■ Problem to solve
Convert everything in the items below, from the first line down to the line containing "genus: Lactuca", into a JSON list of strings with one string per line, including both ends and leaving out blank lines. Include only those lines.

(Entries from a dataset)
--- begin ---
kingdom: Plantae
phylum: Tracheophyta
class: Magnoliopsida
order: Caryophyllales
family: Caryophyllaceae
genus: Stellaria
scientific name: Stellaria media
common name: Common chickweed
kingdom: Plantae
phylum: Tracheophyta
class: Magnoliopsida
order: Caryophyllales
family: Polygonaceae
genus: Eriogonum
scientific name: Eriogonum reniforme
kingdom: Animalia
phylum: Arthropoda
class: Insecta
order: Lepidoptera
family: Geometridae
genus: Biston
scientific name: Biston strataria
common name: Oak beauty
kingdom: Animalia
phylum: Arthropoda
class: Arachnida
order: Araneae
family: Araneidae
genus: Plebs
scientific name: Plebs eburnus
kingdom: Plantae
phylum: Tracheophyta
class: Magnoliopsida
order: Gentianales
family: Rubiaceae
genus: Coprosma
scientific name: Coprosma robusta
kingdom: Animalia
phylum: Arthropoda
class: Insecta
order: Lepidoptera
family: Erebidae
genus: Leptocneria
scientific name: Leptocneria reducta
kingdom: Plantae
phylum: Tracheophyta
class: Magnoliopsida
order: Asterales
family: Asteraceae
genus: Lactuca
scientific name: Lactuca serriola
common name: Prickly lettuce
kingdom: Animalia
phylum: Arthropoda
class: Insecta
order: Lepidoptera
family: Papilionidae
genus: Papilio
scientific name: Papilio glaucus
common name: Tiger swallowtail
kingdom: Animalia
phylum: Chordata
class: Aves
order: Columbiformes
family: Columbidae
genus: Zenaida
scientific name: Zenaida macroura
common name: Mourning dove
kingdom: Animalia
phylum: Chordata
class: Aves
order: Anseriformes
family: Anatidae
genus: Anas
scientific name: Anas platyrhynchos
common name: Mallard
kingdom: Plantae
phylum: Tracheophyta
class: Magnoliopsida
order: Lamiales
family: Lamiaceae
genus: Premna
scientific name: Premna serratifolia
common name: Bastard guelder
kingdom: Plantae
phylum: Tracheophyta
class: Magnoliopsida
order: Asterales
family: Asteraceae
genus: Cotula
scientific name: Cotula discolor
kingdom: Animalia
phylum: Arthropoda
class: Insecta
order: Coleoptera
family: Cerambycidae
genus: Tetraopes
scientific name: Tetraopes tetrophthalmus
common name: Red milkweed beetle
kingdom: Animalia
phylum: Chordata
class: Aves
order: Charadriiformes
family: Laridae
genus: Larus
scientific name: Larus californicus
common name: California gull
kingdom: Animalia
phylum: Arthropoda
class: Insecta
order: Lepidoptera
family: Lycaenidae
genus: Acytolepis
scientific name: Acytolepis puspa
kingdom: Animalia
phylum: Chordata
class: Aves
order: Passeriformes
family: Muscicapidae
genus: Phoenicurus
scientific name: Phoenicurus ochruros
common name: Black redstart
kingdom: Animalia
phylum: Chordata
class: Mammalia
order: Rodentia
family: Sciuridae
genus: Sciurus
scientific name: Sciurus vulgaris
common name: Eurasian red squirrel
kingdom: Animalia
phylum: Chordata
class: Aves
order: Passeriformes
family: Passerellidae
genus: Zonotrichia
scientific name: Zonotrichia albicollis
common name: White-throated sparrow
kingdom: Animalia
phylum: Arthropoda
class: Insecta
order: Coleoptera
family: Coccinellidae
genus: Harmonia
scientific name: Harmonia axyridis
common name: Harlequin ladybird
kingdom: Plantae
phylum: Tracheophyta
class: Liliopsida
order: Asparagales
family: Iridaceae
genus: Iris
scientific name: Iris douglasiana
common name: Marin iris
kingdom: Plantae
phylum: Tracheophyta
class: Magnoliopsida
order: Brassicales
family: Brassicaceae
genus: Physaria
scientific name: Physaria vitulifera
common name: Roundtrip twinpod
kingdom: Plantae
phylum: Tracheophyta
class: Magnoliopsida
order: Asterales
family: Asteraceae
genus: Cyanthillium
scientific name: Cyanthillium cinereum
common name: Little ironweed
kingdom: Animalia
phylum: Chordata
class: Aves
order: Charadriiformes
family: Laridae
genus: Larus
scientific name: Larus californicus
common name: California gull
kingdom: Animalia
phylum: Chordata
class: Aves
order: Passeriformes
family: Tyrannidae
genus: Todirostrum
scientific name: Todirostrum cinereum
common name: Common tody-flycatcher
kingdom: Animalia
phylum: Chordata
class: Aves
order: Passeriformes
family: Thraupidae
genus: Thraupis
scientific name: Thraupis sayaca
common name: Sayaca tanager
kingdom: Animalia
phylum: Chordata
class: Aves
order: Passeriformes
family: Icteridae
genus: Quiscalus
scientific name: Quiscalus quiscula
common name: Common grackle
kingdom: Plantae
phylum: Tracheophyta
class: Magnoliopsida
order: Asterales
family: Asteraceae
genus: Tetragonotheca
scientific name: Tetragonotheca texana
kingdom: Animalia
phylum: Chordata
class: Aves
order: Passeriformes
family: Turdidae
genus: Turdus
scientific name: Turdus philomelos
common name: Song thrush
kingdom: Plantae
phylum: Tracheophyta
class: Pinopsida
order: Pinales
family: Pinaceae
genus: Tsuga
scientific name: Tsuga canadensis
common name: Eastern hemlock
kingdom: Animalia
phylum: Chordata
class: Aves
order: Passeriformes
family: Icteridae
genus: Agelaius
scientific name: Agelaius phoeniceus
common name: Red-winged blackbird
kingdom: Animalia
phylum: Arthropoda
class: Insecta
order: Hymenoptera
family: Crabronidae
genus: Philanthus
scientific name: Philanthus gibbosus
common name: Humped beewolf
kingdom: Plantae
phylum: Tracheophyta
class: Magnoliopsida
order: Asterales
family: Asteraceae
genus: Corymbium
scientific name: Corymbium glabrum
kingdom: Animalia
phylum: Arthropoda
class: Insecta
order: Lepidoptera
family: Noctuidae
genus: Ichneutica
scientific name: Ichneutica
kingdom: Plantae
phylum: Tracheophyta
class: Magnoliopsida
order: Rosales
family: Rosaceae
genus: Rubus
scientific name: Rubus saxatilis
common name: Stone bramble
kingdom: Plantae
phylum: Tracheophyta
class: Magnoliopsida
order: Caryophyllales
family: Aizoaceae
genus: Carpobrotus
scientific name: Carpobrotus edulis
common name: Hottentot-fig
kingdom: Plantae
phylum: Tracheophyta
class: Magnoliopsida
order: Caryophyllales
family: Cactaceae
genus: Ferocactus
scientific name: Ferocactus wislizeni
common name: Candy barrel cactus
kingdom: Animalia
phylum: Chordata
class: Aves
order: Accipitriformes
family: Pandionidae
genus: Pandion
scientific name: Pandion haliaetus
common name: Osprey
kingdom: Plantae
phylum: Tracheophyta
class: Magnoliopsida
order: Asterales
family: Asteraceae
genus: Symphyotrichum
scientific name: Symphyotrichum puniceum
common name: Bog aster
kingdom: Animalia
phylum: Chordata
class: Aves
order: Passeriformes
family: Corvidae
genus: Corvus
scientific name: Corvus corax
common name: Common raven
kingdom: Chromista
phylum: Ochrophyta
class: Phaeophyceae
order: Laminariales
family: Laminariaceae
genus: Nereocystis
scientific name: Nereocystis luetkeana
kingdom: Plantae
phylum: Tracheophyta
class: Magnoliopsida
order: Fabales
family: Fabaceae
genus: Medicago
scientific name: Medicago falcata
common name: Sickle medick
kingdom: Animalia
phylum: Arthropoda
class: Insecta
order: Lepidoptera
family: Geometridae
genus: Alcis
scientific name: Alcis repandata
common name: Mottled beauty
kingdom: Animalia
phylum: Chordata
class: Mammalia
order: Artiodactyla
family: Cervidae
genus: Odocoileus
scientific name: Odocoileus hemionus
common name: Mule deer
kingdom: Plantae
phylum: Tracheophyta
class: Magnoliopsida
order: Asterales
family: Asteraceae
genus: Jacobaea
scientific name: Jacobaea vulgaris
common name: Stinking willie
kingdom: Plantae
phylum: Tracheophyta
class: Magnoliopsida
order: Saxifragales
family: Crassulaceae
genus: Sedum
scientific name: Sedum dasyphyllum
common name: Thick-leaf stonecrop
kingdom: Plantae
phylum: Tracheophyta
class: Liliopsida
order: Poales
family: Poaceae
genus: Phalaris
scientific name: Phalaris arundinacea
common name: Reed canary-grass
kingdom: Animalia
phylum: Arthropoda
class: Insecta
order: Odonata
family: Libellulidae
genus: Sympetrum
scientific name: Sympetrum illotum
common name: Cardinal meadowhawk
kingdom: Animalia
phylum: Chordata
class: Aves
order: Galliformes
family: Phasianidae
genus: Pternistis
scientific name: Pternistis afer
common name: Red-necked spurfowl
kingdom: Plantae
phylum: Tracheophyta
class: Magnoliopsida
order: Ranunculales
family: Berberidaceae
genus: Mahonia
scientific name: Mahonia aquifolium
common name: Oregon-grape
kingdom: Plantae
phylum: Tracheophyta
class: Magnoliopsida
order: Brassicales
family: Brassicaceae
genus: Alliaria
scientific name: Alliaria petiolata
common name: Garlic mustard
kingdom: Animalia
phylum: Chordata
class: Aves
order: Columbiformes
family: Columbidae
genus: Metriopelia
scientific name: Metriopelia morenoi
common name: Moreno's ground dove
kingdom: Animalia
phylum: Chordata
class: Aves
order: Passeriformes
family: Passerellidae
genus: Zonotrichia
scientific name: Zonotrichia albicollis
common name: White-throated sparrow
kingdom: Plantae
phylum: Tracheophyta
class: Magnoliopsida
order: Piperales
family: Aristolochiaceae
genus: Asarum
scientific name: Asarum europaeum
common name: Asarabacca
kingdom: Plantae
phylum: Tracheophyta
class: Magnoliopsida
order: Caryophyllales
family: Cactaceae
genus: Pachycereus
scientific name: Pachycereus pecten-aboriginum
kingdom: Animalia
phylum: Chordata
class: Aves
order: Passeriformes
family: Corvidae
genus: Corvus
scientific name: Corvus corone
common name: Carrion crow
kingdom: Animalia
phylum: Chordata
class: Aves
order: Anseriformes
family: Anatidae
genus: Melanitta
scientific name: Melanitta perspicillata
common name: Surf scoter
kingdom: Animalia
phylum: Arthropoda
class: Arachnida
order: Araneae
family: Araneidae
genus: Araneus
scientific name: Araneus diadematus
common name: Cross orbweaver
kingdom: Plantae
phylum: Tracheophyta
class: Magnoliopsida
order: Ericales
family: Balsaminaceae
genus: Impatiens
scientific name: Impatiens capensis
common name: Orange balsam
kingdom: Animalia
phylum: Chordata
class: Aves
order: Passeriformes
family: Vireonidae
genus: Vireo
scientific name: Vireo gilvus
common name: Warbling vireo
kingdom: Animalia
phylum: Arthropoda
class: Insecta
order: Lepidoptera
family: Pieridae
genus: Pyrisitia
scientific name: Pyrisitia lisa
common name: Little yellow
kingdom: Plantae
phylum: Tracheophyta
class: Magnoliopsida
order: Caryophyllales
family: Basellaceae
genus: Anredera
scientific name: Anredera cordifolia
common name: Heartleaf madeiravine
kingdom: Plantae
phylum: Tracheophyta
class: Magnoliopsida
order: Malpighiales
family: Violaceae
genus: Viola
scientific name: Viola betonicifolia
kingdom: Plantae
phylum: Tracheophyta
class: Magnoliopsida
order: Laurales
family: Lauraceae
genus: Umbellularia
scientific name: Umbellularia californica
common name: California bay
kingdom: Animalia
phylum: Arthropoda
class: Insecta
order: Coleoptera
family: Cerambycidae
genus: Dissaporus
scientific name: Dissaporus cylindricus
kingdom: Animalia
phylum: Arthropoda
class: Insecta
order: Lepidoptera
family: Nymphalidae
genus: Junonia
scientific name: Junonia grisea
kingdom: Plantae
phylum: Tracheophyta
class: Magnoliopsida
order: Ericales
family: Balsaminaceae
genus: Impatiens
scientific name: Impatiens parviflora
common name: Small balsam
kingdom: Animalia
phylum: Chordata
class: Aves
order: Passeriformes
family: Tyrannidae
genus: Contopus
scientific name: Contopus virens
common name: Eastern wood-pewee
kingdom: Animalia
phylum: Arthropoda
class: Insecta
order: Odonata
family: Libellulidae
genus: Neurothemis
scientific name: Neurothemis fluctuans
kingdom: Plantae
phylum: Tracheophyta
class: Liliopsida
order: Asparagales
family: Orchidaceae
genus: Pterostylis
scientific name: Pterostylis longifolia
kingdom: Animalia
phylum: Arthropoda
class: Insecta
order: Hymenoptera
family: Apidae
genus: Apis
--- end ---
■ Exercise result
[
  "kingdom: Plantae",
  "phylum: Tracheophyta",
  "class: Magnoliopsida",
  "order: Caryophyllales",
  "family: Caryophyllaceae",
  "genus: Stellaria",
  "scientific name: Stellaria media",
  "common name: Common chickweed",
  "kingdom: Plantae",
  "phylum: Tracheophyta",
  "class: Magnoliopsida",
  "order: Caryophyllales",
  "family: Polygonaceae",
  "genus: Eriogonum",
  "scientific name: Eriogonum reniforme",
  "kingdom: Animalia",
  "phylum: Arthropoda",
  "class: Insecta",
  "order: Lepidoptera",
  "family: Geometridae",
  "genus: Biston",
  "scientific name: Biston strataria",
  "common name: Oak beauty",
  "kingdom: Animalia",
  "phylum: Arthropoda",
  "class: Arachnida",
  "order: Araneae",
  "family: Araneidae",
  "genus: Plebs",
  "scientific name: Plebs eburnus",
  "kingdom: Plantae",
  "phylum: Tracheophyta",
  "class: Magnoliopsida",
  "order: Gentianales",
  "family: Rubiaceae",
  "genus: Coprosma",
  "scientific name: Coprosma robusta",
  "kingdom: Animalia",
  "phylum: Arthropoda",
  "class: Insecta",
  "order: Lepidoptera",
  "family: Erebidae",
  "genus: Leptocneria",
  "scientific name: Leptocneria reducta",
  "kingdom: Plantae",
  "phylum: Tracheophyta",
  "class: Magnoliopsida",
  "order: Asterales",
  "family: Asteraceae",
  "genus: Lactuca"
]